Many embedded applications spend most of their time waiting for something to happen—receiving data on a serial port, watching an I/O pin change state, or waiting for a time delay to expire. If the processor is still running at full speed when it is idle, battery life is consumed while very little is being accomplished. So in many applications, the core is only active during a very small amount of the total time, and by placing it in a low-power mode during the idle time, the battery life can be extended considerably.
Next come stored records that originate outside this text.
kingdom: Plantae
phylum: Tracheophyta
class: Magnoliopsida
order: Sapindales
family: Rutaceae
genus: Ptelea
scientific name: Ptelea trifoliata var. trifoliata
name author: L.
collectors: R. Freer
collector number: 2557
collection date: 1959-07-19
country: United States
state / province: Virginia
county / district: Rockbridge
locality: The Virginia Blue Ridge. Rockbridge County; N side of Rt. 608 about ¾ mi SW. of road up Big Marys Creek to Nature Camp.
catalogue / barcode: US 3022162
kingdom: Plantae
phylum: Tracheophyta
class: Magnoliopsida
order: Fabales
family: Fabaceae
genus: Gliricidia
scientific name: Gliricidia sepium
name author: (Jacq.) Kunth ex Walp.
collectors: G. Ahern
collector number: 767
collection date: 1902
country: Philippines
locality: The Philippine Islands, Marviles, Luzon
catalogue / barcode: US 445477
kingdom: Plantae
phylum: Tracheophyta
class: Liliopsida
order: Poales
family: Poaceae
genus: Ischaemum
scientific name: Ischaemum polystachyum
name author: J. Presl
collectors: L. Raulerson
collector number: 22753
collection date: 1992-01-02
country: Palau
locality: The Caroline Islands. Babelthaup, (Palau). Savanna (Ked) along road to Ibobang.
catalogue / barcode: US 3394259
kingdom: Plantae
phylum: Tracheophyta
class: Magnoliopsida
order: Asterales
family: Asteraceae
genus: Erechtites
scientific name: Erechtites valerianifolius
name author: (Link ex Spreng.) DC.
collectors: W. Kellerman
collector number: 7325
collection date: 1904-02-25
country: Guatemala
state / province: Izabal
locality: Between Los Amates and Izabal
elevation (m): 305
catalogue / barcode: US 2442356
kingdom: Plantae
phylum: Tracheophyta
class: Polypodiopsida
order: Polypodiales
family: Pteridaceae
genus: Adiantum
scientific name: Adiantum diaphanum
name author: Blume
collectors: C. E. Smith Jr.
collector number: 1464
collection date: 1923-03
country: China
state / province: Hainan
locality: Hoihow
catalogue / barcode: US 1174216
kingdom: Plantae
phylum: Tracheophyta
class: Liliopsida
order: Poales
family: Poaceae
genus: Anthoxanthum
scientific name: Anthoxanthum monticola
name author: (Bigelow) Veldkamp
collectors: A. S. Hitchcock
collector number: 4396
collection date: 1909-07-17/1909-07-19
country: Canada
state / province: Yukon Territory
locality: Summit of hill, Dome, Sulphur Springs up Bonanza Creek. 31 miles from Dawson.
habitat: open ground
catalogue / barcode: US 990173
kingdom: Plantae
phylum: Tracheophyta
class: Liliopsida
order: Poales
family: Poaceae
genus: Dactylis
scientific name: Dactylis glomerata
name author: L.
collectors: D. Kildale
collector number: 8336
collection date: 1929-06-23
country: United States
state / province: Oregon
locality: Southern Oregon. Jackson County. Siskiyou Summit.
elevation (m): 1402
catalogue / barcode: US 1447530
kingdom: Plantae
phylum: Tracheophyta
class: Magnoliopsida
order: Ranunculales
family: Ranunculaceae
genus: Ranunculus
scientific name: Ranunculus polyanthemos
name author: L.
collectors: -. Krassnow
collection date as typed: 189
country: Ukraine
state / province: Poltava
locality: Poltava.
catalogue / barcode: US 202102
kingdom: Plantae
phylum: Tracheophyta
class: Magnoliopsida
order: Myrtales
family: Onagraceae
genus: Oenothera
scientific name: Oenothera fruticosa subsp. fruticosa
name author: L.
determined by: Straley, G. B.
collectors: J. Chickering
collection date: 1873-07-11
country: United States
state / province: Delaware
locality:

A good approach is to have a task-oriented design and to use an RTOS. In a task-oriented design, a task can be defined with the lowest priority, and it will only execute when there is no other task that needs to be executed. This idle task is the perfect place to implement power management. In practice, every time the idle task is activated, it sets the core into a low-power mode. Many microprocessors and other silicon devices have a number of different low-power modes, in which different parts of the core can be turned off when they are not needed. The oscillator can for example either be turned off or switched to a lower frequency. In addition, individual peripheral units, timers, and the CPU can be stopped. The different low-power modes have different power consumption based on which peripherals are left turned on. A power debugging tool can be very useful when experimenting with different low-level modes.

You can use the Function profiler in C-SPY to compare power measurements for the task or function that sets the system in a low-power mode when different low-power modes are used. Both the mean value and the percentage of the total power consumption can be useful in the comparison.